When it comes to surgery, babies present a unique challenge because of their small size and complex conditions. Their health can change in an instant, requiring quick action and expertise. No other hospital in the region is prepared to meet this challenge like CHOC. We proudly offer the only Surgical Neonatal Intensive Care Unit on the West Coast, providing highly specialized care for babies who need surgery.
The Surgical NICU brings every member of the care team together to follow a coordinated plan for babies, and provide a seamless experience for families. This coordinated effort is backed by national-level research and quality improvement efforts, all of which has led to better patient outcomes.
Ready for the Call
Some conditions that require surgery may be identified before your baby is born. OB/GYN specialists or perinatologists who identify a problem may make a referral to our Surgical NICU team. We will meet one-on-one with your family, along with our top specialists, to review your baby’s condition and plan for a surgery that will take place after your baby is born. For prenatal consultations, please call 714-364-4050.
CHOC also has a specialized Transport Team to transfer babies from other hospitals if needed. To consult with our team or schedule a transport, referring hospitals may call the CHOC NICU at 714-509-8540.
An Expert Team Approach
Our multidisciplinary team includes pediatric-trained surgeons, neonatologists and anesthesiologists who collaborate at a level not seen at most hospitals. The team also includes a dedicated neonatal nurse practitioner, anesthesiologists, specialized nurses, respiratory therapists, dietitians, pharmacists, speech therapists, occupational and physical therapists, social workers and case managers.

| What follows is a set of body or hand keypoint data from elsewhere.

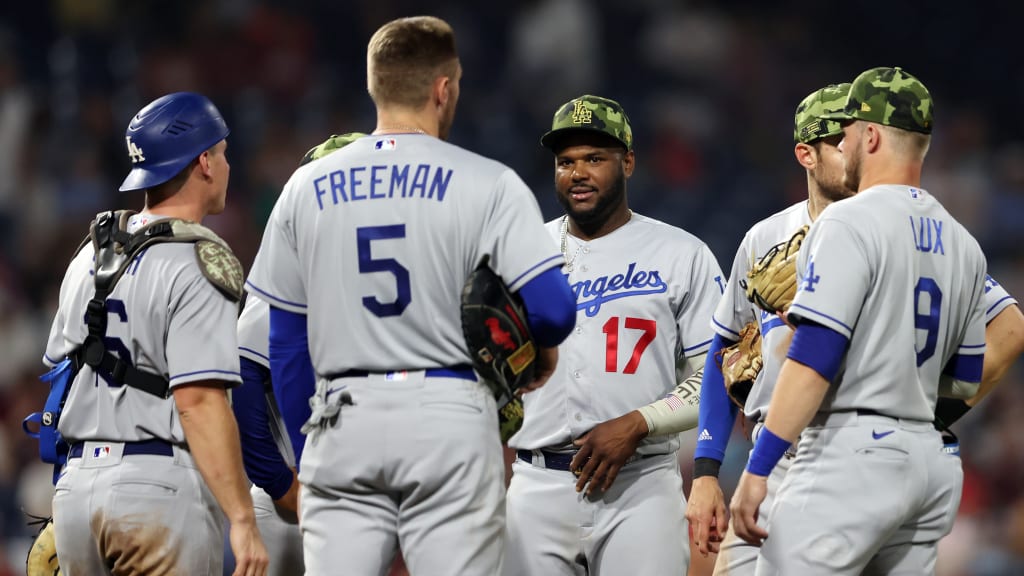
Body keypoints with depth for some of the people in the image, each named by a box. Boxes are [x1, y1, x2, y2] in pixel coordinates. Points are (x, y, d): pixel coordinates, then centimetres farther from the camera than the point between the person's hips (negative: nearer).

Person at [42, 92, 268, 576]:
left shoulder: (89, 257, 16)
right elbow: (198, 400, -19)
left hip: (75, 485, 8)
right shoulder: (197, 264, -10)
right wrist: (242, 521, -20)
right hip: (161, 484, -8)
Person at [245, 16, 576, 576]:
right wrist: (541, 352, 12)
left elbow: (286, 345, 11)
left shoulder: (307, 188, 9)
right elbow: (552, 308, -11)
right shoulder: (487, 184, -1)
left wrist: (306, 451, 19)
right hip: (449, 418, -3)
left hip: (343, 419, 3)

The team rounds jointly and discusses every baby’s care as a group, forming a treatment plan that may also call on the expertise of other specialty areas of the hospital. We believe in patient- and family-centered care, which means parents and families are also vital members of the team and are partners in every stage of their baby’s care.
Our surgeons represent virtually every specialty, including general and thoracic surgery, cardiac surgery, gastrointestinal (GI) surgery, neurosurgery, urological surgery, otolaryngological (ENT) surgery, plastic surgery, ophthalmologic surgery and orthopaedic surgery. In addition to dedicated clinical programs for congenital diaphragmatic hernia, short bowel syndrome and mandibular distraction, we treat the full spectrum of neonatal conditions:
- Intestinal malrotation and volvulus
- Micrognathia (undersized jaw due to Pierre Robin sequence, Treacher Collins syndrome)
- Myelomeningocoele (spina bifida)
- Necrotizing enterocolitis (NEC)
- Posterior urethral valve obstruction
- Sacrococcygeal teratoma (SCT)
- Tracheoesophageal fistula and esophageal atresia
- Ureteropelvic junction obstruction.
Surgery is performed in CHOC’s state-of-the-art operating rooms, or in the Surgical NICU. Critical technology is readily available, including extracorporeal membrane oxygenation (ECMO) and high-frequency ventilation. The Surgical NICU team is always in close communication with the operating room and anesthesia teams about each baby’s care plan. Unique processes and protocols have been developed to address pain management, recovery from anesthesia and hypothermia prevention.
A trained rehabilitation team is also available to assist babies with the challenges that can follow surgery, including wound healing and developmental therapy for physical, motor and feeding skills.
After surgery, babies recover in the Surgical NICU for as long as necessary in a comfortable space that promotes healing and low stress. As a baby heals and becomes stabilized, we encourage parents and families to hold, feed and care for them just as they would at home. Learn more about parenting in the NICU.
Little Alicia was born at full term, beautiful with 10 fingers, 10 toes and a life-threatening defect buried inside her tiny chest. Alicia had a congenital diaphragmatic hernia (CDH), a condition wherein a hole in the diaphragm allows abdominal organs to move into the chest. And this case was especially serious.